■ **THE PROBLEM**
Once you find the line with "Vă rugăm să", copy it and every line after it through the end of the entries below, exactly as written.

■ **EXTRACTED ENTRIES**
......

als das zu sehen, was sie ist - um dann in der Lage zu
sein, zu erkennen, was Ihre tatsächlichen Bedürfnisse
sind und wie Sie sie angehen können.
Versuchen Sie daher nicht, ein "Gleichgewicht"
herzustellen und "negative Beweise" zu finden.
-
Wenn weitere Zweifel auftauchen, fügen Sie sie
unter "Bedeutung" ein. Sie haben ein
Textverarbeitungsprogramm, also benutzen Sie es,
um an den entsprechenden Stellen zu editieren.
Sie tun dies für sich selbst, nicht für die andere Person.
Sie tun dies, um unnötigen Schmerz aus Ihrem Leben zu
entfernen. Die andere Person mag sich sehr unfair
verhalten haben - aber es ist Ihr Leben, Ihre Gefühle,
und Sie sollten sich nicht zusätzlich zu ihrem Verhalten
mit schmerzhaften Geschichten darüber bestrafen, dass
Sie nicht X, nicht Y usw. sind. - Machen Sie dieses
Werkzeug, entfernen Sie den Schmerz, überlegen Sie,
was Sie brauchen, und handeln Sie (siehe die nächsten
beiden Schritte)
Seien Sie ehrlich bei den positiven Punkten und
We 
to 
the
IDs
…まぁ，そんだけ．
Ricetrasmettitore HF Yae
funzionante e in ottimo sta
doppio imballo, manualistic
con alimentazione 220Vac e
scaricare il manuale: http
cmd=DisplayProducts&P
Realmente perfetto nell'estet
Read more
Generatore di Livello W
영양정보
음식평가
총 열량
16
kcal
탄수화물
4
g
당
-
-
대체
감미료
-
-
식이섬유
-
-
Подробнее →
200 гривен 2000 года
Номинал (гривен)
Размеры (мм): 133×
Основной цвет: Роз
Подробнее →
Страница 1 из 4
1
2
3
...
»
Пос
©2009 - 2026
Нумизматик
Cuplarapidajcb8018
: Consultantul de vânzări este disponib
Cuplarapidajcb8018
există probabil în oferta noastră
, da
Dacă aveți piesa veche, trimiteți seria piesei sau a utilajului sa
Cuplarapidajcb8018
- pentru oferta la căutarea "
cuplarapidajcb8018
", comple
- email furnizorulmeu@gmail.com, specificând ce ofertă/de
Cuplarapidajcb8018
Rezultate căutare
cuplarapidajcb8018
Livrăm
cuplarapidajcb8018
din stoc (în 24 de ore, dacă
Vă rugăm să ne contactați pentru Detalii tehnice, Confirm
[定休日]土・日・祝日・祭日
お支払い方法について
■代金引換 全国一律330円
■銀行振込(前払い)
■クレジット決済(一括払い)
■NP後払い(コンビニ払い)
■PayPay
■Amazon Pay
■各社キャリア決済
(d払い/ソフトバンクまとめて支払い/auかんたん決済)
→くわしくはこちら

......

■ **ANSWER BOX**
Vă rugăm să ne contactați pentru Detalii tehnice, Confirm
[定休日]土・日・祝日・祭日
お支払い方法について
■代金引換 全国一律330円
■銀行振込(前払い)
■クレジット決済(一括払い)
■NP後払い(コンビニ払い)
■PayPay
■Amazon Pay
■各社キャリア決済
(d払い/ソフトバンクまとめて支払い/auかんたん決済)
→くわしくはこちら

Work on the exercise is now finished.